On the philosophical level objectivism rests  on the view that reality exists independent of the human mind. The subject perceives the object to acquire knowledge of it. Instead of the introspection involved in subjectivism, the attention is directed outward, to facts outside consciousness.

In a social or political setting the objective approach seeks to apply equal rules and treatment for all concerned, without regard of the individual involved - baron or beggar - or his particular circumstances or background: murder is murder, no matter who committed it.

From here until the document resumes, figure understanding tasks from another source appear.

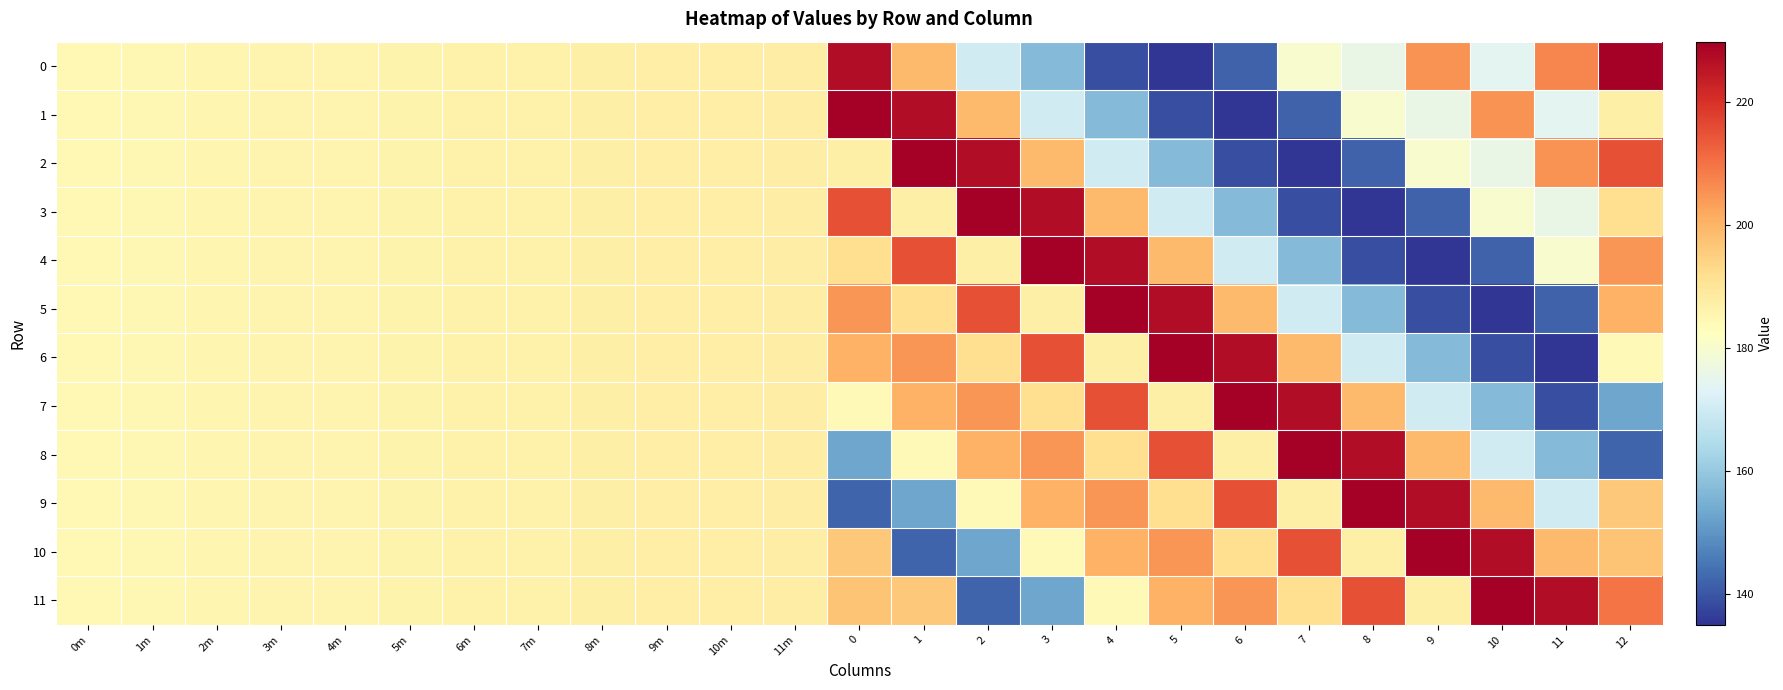

Reading right to left, list all the values displayed in this chart.

0: 12=229.8	11=207.0	10=174.0	9=205.0	8=176.0	7=180.0	6=142.0	5=135.0	4=139.0	3=157.0	2=170.3	1=198.9	0=227.1	11m=187.8	10m=187.5	9m=187.4	8m=187.2	7m=186.8	6m=186.4	5m=186.0	4m=185.6	3m=185.5	2m=185.1	1m=184.7	0m=184.4
1: 12=187.0	11=174.0	10=205.0	9=176.0	8=180.0	7=142.0	6=135.0	5=139.0	4=157.0	3=170.3	2=198.9	1=227.1	0=229.8	11m=187.8	10m=187.5	9m=187.4	8m=187.2	7m=186.8	6m=186.4	5m=186.0	4m=185.6	3m=185.5	2m=185.1	1m=184.7	0m=184.4
2: 12=215.2	11=205.0	10=176.0	9=180.0	8=142.0	7=135.0	6=139.0	5=157.0	4=170.3	3=198.9	2=227.1	1=229.8	0=187.0	11m=187.8	10m=187.5	9m=187.4	8m=187.2	7m=186.8	6m=186.4	5m=186.0	4m=185.6	3m=185.5	2m=185.1	1m=184.7	0m=184.4
3: 12=191.7	11=176.0	10=180.0	9=142.0	8=135.0	7=139.0	6=157.0	5=170.3	4=198.9	3=227.1	2=229.8	1=187.0	0=215.2	11m=187.8	10m=187.5	9m=187.4	8m=187.2	7m=186.8	6m=186.4	5m=186.0	4m=185.6	3m=185.5	2m=185.1	1m=184.7	0m=184.4
4: 12=204.9	11=180.0	10=142.0	9=135.0	8=139.0	7=157.0	6=170.3	5=198.9	4=227.1	3=229.8	2=187.0	1=215.2	0=191.7	11m=187.8	10m=187.5	9m=187.4	8m=187.2	7m=186.8	6m=186.4	5m=186.0	4m=185.6	3m=185.5	2m=185.1	1m=184.7	0m=184.4
5: 12=200.3	11=142.0	10=135.0	9=139.0	8=157.0	7=170.3	6=198.9	5=227.1	4=229.8	3=187.0	2=215.2	1=191.7	0=204.9	11m=187.8	10m=187.5	9m=187.4	8m=187.2	7m=186.8	6m=186.4	5m=186.0	4m=185.6	3m=185.5	2m=185.1	1m=184.7	0m=184.4
6: 12=183.9	11=135.0	10=139.0	9=157.0	8=170.3	7=198.9	6=227.1	5=229.8	4=187.0	3=215.2	2=191.7	1=204.9	0=200.3	11m=187.8	10m=187.5	9m=187.4	8m=187.2	7m=186.8	6m=186.4	5m=186.0	4m=185.6	3m=185.5	2m=185.1	1m=184.7	0m=184.4
7: 12=152.8	11=139.0	10=157.0	9=170.3	8=198.9	7=227.1	6=229.8	5=187.0	4=215.2	3=191.7	2=204.9	1=200.3	0=183.9	11m=187.8	10m=187.5	9m=187.4	8m=187.2	7m=186.8	6m=186.4	5m=186.0	4m=185.6	3m=185.5	2m=185.1	1m=184.7	0m=184.4
8: 12=142.1	11=157.0	10=170.3	9=198.9	8=227.1	7=229.8	6=187.0	5=215.2	4=191.7	3=204.9	2=200.3	1=183.9	0=152.8	11m=187.8	10m=187.5	9m=187.4	8m=187.2	7m=186.8	6m=186.4	5m=186.0	4m=185.6	3m=185.5	2m=185.1	1m=184.7	0m=184.4
9: 12=196.2	11=170.3	10=198.9	9=227.1	8=229.8	7=187.0	6=215.2	5=191.7	4=204.9	3=200.3	2=183.9	1=152.8	0=142.1	11m=187.8	10m=187.5	9m=187.4	8m=187.2	7m=186.8	6m=186.4	5m=186.0	4m=185.6	3m=185.5	2m=185.1	1m=184.7	0m=184.4
10: 12=197.0	11=198.9	10=227.1	9=229.8	8=187.0	7=215.2	6=191.7	5=204.9	4=200.3	3=183.9	2=152.8	1=142.1	0=196.2	11m=187.8	10m=187.5	9m=187.4	8m=187.2	7m=186.8	6m=186.4	5m=186.0	4m=185.6	3m=185.5	2m=185.1	1m=184.7	0m=184.4
11: 12=209.5	11=227.1	10=229.8	9=187.0	8=215.2	7=191.7	6=204.9	5=200.3	4=183.9	3=152.8	2=142.1	1=196.2	0=197.0	11m=187.8	10m=187.5	9m=187.4	8m=187.2	7m=186.8	6m=186.4	5m=186.0	4m=185.6	3m=185.5	2m=185.1	1m=184.7	0m=184.4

Objectivity has been the highest standard of moral judgment for a very long time. Laws and regulations may be codified with a view to objective application, but if judges apply justice with more empathy for Latina women than Caucasian men, the result is arbitrary whim, reverse class justice, racism.

Charles Krauthammer in a recent interview explains what the consequences are for all of us if Obama's 'sympathetic' notion of empathy is introduced into the justice system.

Question: do we seriously believe that President Obama - previously US Senator and attorney of Civil Rights Law, teacher of Constitutional Law at the University of Chicago Law School - introduces legal subjectivism just to be 'nice', do we?

And how hard can it be to explain to those who believe that racism does not exist in the 'oppressed', the injustice of reverse class justice?




- Filed on Articles in "The Pomo Presidency" -

2 comments:

James Higham said...

I'm starting here as my basis and will post next week.

James Higham said...

introduces legal subjectivism just to be 'nice'

Which is what makes subjectivism as a postulated form of reality so dangerous.